Heck, if Harvard can call homosexuals “queers,” there’s no reason why Republicans need to mince words.
● In College Park, Maryland, the city council has decided that illegal aliens will be allowed to vote in local elections. The mayor has made a point of saying that they wouldn’t be permitted to cast ballots in presidential elections, but even as he said it, his nose sprouted several inches and a couple of pigeons flew down and perched on it.
Once you grant a person who is not only not an American citizen, but is a criminal trespasser, the right to vote in certain elections, it is merely a matter of time until he’s voting in any election he feels like.

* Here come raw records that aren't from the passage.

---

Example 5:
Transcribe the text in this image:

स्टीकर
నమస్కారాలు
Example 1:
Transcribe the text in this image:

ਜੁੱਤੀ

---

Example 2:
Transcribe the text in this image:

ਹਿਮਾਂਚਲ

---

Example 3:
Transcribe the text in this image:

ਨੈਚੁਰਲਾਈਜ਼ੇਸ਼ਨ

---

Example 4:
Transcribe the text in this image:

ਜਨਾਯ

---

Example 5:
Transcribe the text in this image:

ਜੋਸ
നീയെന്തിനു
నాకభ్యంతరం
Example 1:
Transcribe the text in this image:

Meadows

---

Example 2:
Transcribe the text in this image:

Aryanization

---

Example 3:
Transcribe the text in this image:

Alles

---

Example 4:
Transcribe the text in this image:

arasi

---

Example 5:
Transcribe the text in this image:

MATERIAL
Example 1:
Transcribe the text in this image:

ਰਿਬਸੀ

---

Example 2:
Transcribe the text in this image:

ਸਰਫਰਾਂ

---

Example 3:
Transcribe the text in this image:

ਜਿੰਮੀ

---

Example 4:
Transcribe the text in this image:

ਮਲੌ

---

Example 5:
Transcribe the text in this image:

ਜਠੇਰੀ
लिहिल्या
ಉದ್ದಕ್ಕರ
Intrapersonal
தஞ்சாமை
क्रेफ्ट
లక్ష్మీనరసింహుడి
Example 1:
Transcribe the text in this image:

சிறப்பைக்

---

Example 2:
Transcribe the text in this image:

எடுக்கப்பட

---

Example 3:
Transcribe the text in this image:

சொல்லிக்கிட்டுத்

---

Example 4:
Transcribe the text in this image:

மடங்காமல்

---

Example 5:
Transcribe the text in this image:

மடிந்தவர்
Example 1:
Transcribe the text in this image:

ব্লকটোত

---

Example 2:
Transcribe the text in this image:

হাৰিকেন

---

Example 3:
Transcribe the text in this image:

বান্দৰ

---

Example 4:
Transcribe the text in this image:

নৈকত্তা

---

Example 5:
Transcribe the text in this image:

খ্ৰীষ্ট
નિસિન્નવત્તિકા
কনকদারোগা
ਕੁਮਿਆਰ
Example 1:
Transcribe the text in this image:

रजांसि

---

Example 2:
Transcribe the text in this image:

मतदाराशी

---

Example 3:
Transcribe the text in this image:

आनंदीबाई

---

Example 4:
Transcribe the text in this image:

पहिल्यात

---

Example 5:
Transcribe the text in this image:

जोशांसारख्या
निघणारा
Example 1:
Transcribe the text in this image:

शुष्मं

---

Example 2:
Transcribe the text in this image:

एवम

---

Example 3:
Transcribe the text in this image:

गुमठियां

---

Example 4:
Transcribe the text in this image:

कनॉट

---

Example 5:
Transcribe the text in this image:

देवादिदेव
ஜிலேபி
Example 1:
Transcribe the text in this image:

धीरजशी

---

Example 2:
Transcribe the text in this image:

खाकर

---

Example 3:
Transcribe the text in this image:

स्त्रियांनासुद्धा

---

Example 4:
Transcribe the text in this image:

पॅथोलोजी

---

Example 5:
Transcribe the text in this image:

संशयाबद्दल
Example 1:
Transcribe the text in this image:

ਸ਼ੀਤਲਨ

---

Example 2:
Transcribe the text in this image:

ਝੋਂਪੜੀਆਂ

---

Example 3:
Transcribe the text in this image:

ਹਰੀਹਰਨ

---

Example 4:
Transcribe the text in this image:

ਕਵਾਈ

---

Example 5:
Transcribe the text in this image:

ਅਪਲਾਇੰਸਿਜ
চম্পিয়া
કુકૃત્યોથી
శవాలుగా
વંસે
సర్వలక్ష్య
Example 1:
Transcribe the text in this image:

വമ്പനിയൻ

● I understand that Kim Jong-un keeps firing off missiles because, one, he gets a kick out of terrifying Japan, South Korea and, to a lesser degree, the United States, and, two, he keeps racking up chips to use in the coming negotiations.
What I don’t get is how can he be so sure that the rockets flying over Japan and into the Ocean or the ones he sends into the South China Sea, are going to land harmlessly in the water? As reluctant as everyone seems to be to confront him, the stakes would surely be raised if one of those missiles hits a Japanese fishing boat or an American cruiser.

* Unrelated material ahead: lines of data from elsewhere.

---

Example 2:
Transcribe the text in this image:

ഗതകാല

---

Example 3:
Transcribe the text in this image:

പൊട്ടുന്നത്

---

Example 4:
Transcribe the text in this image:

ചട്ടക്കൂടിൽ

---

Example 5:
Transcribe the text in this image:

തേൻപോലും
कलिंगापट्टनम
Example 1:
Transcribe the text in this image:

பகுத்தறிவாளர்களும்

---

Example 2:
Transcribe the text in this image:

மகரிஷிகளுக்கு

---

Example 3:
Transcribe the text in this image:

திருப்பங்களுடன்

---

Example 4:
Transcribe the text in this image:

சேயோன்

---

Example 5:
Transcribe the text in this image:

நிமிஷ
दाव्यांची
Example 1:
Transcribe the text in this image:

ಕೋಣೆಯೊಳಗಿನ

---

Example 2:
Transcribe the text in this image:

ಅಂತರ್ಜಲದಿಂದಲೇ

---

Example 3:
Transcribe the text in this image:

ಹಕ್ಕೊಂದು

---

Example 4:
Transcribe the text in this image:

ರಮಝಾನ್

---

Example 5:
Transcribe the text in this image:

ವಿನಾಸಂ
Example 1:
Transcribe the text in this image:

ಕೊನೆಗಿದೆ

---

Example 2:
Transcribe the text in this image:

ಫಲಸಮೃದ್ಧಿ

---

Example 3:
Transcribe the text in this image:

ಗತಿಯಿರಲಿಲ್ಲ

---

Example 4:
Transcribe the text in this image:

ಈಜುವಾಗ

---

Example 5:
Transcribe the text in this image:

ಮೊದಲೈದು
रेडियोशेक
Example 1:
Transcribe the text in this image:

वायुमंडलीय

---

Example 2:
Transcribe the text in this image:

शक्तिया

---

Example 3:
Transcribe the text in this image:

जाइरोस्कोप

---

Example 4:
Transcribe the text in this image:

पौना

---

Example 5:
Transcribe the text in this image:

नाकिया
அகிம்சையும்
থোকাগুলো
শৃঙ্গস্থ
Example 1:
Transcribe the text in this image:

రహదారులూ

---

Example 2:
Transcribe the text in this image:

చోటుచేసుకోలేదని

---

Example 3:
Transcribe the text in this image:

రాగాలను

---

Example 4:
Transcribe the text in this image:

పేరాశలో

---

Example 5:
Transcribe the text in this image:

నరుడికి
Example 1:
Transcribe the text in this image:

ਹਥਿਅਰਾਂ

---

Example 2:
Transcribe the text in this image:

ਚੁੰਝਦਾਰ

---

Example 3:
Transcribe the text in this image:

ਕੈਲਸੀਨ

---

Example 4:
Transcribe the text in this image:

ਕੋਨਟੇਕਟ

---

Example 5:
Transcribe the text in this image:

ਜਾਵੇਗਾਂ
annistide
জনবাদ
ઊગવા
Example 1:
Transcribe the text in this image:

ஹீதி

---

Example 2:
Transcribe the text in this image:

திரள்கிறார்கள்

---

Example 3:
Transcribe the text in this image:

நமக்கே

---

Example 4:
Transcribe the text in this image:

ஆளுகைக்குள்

● I used to think that black Americans had hit rock bottom when they were insisting that Ebonics was an actual language and had a place in the curriculum on college campuses. Now I can only look back at my younger self and scoff at my naivety.

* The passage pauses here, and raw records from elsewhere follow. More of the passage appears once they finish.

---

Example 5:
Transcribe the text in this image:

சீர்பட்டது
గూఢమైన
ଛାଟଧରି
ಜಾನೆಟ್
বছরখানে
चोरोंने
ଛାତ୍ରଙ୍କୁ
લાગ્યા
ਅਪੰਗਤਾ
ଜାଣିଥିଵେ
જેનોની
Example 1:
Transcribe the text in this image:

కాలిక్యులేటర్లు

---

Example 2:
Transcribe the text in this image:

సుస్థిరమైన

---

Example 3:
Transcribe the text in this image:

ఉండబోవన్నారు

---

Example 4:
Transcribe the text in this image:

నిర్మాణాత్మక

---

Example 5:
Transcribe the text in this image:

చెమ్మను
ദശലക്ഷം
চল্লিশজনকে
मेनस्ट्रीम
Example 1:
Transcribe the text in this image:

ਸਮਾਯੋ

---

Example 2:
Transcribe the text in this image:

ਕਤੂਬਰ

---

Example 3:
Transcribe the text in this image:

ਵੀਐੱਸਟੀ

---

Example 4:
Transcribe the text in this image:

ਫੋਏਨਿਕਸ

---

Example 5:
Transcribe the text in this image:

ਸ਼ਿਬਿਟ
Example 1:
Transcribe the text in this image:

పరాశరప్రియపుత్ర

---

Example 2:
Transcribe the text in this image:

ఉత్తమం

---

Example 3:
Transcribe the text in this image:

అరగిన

In my defense, however, could anyone imagine that people as ignorant as Rep. Maxine Waters would say she feared “If Kim Jong-un nuked America, President Trump would declare war on North Korea” or that ESPN host Jemele Hill would say “Donald Trump is a white supremacist who has mostly surrounded himself with other white supremacists” or that Rep. Hank Johnson would worry that if too many Navy families were settled on Guam, it might tip over or that Loretta Lynch would say, well, just about anything.
● Finally, although I’ve heard that God created little green apples, I don’t believe Adam would have been tempted by one of those. Having only recently tasted my first Envy apple, I prefer to believe those were the ones growing in the Garden of Eden. And if I’m right, Adam probably decided, all things considered, it was worth the eviction notice. What’s more, I bet he filled a bag with them before he and Eve headed East.